Bright Logistics LLC clarified on this, “We have a container truck and usually transport food by truck. However, 4,000 containers were stranded at the port of Tianjin last May. Negotiations have been held between the two countries, and it was reported that transportation is continuing normally, but at most 1,000 of the containers have been ‘moved’ and the rest remain in their spots. Transportation to Mongolia by car and train has become more difficult and time-consuming. It’s more of a matter of foreign relations than an impact of the pandemic.”

The supply of vegetables, food, medicine and medical equipment has declined, and some products in pharmacies are in shortage. For example, a pharmacy in 1st khoroo of Chingeltei District is running out of Novocain, elastic needles, disposable gloves, some medical devices, and some antibiotics. The pharmacist said, “Strict curfews were imposed last winter, and since the Erenhot to Zamyn-Uud freight has been slowing down, there has been a shortage of medicines and medical supplies. Now there is no IV system or emergency antibiotics. People think that most drugs are supplied from Russia, but it is not. In particular, almost all medical supplies come from China. It may be ok not to eat greenhouse vegetables, but it is dangerous for people who need to take antibiotics and other medication if they don’t consume them regularly. As a professional, I’m worried about this.”
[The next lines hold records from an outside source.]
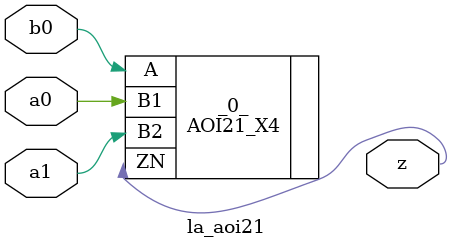
<source format=v>

/* Generated by Yosys 0.44 (git sha1 80ba43d26, g++ 11.4.0-1ubuntu1~22.04 -fPIC -O3) */

(* top =  1  *)
(* src = "generated" *)
module la_aoi21 (
    a0,
    a1,
    b0,
    z
);
  (* src = "generated" *)
  input a0;
  wire a0;
  (* src = "generated" *)
  input a1;
  wire a1;
  (* src = "generated" *)
  input b0;
  wire b0;
  (* src = "generated" *)
  output z;
  wire z;
  AOI21_X4 _0_ (
      .A (b0),
      .B1(a0),
      .B2(a1),
      .ZN(z)
  );
endmodule

</source>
Senior Specialist in Drug Supply at the Ministry of Health E.Buyandelger said, “We are talking about getting the necessary medicines, injections, drips and medical supplies by train. There are two domestic companies that produce IV drip and injections. They provide supplies to hospitals. We are working to restock inventories of pharmacies within this week.”

Some ordinary residents were asked to comment about how they felt about the shortage of imported goods and the rising prices of vegetables and fruits. While some were upset, others seemed happy. Resident of Bayanzurkh District G.Enkh said, “It is good that China has closed the Erenhot port. We will not die when we have meat, flour and potatoes. We can just wear the deel and clothing made of wool and cashmere. We need to produce more domestically.”

Resident of Chingeltei District O.Gansukh said, “All equipment and materials used to make the deel and other clothing are imported from China. The volume and variety of goods and products produced domestically should be increased, but we are not there yet. We are a nation completely dependent on imports. Instead, we need to increase our stocks and be prepared for whatever situation. We can only move forward by maintaining open and friendly relations with our two neighbors.”

According to the Food Law, Mongolia is to build stockpiles of strategic food stocks to ensure stable food supply and access to the population during cold seasons. Article 6.1 of the same law states that the government shall approve the procedure for creating and distributing strategic food stocks.

The Ministry of Food, Agriculture and Light Industry provided an update on the implementation of this law and the local food supply. It said, “We have reserves of rice, potatoes, vegetables, sugar, milk powder, salt and eggs enough to cover 20 to 40 days of consumption nationwide. If the transportation is not interrupted, it is possible to maintain this level. However, the supply of vegetables and some imported goods has decreased and prices are rising.”